Dans les 559 maternités de l'étude, le taux de césariennes varie de 9,3 % à 43,3 % par exemple pour la clinique privée de la Muette à Paris. Or ces maternités sont toutes de niveau 1, ce qui signifie qu'elles ne prennent en charge que les accouchements sans risque. Ces césariennes ne sont donc pas justifiées par des raisons médicales. Et cette intervention chirurgicale, indispensable dans certaines situations, présente des risques de mortalité de la mère et de problèmes respiratoires plus élevés chez les bébés.

Les responsables de ces maternités l'admettent mais expliquent qu'ils ne font que répondre aux demandes des mères qui préférent ainsi « planifier » la naissance. C'est sans doute vrai, mais les responsables de ces établissements privés y voient surtout l'intérêt de « planifier » le travail de leurs services, car il est plus simple de programmer une césarienne que d'accompagner un accouchement naturel. Le recours à la césarienne permet aussi aux maternités de réduire le nombre de gardes de nuit et de week-end. Pour expliquer l'augmentation du nombre des césariennes, un autre médecin explique même que l'augmentation du nombre des grossesses tardives après 35 ans, avec leurs éventuelles complications, est synonyme de procès possibles, qu'une césarienne permettrait d'éviter...

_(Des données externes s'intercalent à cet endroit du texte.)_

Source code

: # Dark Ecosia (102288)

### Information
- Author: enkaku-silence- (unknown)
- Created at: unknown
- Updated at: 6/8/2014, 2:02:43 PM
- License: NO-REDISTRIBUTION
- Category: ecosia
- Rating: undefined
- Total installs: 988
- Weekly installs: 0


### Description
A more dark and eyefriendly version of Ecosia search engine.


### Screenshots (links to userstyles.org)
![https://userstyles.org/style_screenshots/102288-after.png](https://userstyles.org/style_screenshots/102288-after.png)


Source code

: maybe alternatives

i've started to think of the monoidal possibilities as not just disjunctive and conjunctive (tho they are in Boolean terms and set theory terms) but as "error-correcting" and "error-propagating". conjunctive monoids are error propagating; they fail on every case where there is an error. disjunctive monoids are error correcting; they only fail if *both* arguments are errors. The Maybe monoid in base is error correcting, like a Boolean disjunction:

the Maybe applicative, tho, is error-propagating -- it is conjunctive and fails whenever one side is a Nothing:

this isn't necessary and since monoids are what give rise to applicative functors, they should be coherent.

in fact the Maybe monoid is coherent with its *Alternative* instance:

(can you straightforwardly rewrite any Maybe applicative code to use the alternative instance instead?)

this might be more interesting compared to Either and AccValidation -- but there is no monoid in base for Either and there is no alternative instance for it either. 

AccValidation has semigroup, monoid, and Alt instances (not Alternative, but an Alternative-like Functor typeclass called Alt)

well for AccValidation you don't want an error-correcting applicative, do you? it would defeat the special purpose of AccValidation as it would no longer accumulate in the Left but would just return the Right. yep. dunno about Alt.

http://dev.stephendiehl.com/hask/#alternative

C'est donc très vraisemblablement par des raisons largement économiques que s'explique ce boom des césariennes. La Fédération hospitalière privée se défend pourtant en affirmant que ses établissements "n'ont aucun intérêt financier à pratiquer des césariennes, puisque cette intervention est sous-rémunérée à hauteur de 347 euros". C'est oublier les dépassements d'honoraires qui peuvent faire de cette intervention chirurgicale une affaire lucrative.